With a new bike share system and more bike lanes planned, Pittsburgh is quickly becoming one of the nation’s bike-friendly cities.
Though Pitt doesn’t keep data on how many of its students commute by bike, Pittsburgh has seen a 408 percent increase in its number of cyclists since 2000, now at 2.2 percent of the city’s population, according to U.S. Census data. And starting this fall, Pittsburgh’s Department of City Planning will install new bike lanes to connect Forbes Avenue to Schenley Drive, and lanes along the O’Hara, Bigelow, Bayard corridor. But with more cyclists on the roads, Pitt Police and local bike advocacy groups urge riders to keep their set of wheels safe.
Mike Carroll, the event manager at BikePGH, a non-profit organization that advocates active transportation in Pittsburgh, stresses the importance of locking bikes up especially on university campuses.
Carroll and other experts recommend certain locks over others as well as registering bikes on the national Bike Index, an online service that tracks and recovers stolen bikes.
Carroll said people use inadequate locks such as cheap cable locks coated in plastic, which thieves can easily cut. Riders should invest in a U-Lock, which is shaped like a big metal ring.
“It’s not impossible to steal [a bike with a U-Lock] but makes it more difficult,” Carroll said,
Carroll said riders should lock a bike by its frame and not the wheel. If a rider locks a bike by the wheel, a thief may can walk away with the rest of the bike and leave the wheel and lock behind.

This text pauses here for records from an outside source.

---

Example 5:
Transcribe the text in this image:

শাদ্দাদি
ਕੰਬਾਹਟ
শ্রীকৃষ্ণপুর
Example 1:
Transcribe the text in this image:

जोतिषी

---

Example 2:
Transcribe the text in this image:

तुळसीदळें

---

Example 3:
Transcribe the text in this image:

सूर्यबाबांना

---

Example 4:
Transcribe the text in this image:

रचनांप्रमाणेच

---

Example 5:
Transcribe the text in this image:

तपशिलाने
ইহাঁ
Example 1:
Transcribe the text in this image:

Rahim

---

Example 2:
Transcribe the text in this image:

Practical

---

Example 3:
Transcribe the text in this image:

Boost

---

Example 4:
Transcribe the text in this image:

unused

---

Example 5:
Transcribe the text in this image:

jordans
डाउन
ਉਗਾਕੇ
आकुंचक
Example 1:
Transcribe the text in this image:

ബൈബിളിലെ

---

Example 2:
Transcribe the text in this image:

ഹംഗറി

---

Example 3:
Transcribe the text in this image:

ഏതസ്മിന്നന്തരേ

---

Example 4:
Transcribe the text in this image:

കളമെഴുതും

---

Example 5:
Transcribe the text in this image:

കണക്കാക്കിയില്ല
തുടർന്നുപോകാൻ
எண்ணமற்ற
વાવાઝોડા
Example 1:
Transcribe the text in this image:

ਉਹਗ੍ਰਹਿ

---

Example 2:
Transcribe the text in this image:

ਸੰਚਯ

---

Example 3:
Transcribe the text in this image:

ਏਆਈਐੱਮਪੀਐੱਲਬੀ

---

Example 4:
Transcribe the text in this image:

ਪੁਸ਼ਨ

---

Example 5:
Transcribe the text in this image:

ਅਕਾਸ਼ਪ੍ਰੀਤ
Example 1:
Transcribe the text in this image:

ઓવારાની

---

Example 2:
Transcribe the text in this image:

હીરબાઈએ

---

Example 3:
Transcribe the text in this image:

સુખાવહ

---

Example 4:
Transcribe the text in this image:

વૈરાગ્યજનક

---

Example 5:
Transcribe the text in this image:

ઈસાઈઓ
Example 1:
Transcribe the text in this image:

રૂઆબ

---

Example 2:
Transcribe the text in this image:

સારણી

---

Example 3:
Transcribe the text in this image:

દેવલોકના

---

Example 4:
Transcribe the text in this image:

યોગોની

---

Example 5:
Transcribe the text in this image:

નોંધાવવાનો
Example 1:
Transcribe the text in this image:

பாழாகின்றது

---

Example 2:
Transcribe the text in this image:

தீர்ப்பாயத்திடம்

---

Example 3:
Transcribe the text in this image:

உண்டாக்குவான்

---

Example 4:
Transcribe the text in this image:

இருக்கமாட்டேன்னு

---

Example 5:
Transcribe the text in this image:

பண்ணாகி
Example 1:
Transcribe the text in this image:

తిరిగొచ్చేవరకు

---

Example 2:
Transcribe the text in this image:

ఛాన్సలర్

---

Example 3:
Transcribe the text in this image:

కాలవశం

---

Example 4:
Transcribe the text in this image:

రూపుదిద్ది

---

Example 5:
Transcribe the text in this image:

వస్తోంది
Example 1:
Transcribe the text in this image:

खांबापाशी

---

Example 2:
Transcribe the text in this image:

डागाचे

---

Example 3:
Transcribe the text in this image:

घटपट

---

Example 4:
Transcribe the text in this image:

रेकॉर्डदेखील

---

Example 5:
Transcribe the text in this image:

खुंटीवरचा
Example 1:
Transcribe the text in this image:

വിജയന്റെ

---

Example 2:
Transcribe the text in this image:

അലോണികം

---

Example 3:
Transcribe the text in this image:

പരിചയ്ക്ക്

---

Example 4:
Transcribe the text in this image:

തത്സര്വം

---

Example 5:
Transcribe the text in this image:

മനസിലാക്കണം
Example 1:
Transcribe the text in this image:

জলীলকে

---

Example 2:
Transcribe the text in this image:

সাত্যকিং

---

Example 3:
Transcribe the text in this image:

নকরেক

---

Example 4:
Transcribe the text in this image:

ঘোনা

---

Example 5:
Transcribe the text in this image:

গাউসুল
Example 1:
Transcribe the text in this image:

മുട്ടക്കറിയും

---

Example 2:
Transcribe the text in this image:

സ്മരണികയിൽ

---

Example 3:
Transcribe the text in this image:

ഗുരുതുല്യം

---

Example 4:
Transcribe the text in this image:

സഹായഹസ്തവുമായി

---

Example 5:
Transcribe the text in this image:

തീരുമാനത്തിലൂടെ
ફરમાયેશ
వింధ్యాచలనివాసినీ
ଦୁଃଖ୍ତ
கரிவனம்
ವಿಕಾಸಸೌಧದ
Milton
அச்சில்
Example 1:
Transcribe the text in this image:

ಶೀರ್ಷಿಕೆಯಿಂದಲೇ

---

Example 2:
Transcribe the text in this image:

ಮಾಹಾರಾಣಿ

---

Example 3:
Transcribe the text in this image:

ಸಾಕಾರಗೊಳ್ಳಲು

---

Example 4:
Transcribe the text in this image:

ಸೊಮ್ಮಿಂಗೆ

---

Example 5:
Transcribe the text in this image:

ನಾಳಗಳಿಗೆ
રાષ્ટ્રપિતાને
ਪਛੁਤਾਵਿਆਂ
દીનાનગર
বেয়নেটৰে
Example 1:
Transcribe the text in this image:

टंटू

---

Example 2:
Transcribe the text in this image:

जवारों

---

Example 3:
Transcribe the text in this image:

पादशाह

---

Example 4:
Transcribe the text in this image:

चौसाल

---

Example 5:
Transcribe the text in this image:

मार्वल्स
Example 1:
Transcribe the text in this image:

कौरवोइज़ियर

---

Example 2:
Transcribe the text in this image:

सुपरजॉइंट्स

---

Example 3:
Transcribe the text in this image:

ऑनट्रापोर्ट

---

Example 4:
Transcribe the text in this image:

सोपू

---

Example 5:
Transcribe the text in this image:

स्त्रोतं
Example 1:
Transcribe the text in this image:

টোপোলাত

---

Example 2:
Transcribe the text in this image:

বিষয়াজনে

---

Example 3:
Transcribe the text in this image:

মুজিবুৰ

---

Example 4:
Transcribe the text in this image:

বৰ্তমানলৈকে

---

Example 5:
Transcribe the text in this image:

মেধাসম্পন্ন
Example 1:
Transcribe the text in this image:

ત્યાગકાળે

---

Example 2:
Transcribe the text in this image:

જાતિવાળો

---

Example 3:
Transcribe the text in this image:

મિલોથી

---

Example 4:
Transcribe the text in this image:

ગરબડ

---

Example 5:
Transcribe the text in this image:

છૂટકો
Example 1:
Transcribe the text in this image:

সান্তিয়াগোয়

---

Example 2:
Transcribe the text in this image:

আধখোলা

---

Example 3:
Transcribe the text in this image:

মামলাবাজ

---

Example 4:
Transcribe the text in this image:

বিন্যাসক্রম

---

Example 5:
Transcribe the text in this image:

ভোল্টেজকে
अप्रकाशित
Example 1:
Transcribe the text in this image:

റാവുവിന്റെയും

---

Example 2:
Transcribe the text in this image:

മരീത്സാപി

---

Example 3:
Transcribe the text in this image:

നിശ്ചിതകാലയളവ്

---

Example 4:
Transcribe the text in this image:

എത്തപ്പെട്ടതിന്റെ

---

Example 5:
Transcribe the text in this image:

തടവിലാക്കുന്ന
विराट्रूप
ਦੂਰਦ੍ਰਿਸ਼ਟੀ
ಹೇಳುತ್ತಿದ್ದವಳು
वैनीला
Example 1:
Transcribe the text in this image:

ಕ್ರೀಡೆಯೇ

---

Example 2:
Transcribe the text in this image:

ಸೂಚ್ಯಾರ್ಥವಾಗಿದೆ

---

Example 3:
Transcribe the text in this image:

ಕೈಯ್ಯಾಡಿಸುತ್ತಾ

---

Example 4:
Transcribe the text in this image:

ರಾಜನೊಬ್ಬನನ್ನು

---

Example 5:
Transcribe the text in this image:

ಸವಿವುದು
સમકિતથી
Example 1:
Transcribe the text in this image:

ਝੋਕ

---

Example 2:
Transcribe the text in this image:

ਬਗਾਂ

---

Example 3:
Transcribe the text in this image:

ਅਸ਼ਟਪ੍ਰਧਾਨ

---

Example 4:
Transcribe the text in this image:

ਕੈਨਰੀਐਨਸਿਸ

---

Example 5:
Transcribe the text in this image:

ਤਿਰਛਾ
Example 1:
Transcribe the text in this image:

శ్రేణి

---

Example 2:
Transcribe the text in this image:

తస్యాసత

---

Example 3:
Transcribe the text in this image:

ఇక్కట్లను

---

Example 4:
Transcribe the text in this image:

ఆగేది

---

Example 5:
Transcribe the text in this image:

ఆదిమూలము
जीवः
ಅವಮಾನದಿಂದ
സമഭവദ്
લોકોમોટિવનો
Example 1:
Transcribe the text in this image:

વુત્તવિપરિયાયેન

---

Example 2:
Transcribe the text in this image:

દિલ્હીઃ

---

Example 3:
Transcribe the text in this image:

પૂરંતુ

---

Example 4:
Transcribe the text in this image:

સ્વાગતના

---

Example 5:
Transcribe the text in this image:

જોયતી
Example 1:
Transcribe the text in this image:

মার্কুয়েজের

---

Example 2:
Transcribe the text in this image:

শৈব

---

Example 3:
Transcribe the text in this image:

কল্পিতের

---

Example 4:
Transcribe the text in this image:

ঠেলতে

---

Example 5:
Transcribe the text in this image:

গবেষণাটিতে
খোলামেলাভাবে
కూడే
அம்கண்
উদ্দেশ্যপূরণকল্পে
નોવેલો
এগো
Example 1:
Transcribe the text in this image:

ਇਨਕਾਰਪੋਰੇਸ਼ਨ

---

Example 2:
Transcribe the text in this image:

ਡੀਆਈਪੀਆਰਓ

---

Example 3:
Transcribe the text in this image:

As such, Robert Mckinney, owner of Iron City Bikes in Oakland stopped selling cable locks in his shop. He said many people would come buy a new bike and later complain their bike was stolen from the cable lock they bought from them.
“Cable locks are terrible and so easy to cut. Use a basic lock or a heavy duty chain,” Mckinney said.
Pitt’s Student Government Board, too, has offered advice and made efforts to ensure students’ bikes are safe on campus.
Sara Klein, an SGB member, hosted a pedestrian and bike safety day in the fall 2014 semester. At the event, students registered their bikes to the police in case of theft. Klein said 25 students registered their bikes at the event. The registering service is also on Pitt’s Parking, Transportation and Services website. This year,student cyclists will have the option to attend SGB’s Safety Fair on Sept. 25 to learn safety tips on transportation in Pittsburgh.
“Obviously registering your bike will help in the event it’s stolen as well as locking your bike up with the bike racks provided all around campus,” Klein said.
Natalie Dall, Vice President and Chief of Cabinet on SGB, said she is working with SGB Facilities and Transportation Chair Rohit Anand as well as Pitt police officer Guy Johnson to plan the Safety Fair for this Fall.
Dall said they are still in the early stages of planning the fair. Their plan, Dall said, is to have tables set up with information and demonstrations on different forms of safety within the main categories of transportation safety and personal safety.
According to Johnson, Pitt police received 20 reports of stolen bikes on campus in 2014 — since the start of 2015 there have been 10 reports.
For Pitt student Samantha Winkelmann, bike safety advice came a few weeks too late.
Late in July, Winkelmann, a senior communication major, was riding her bicycle back to her house on Bates Street. When she reached her front porch, she locked her bike to a railing with a cable lock and stepped inside. Approximately 20 minutes after she entered her home, an unknown person cut her cable lock and rode off with her bike. Winkelmann was devastated.
“My bike was my main source of transportation,” she said. “It wasn’t new and it wasn’t fancy but it worked.”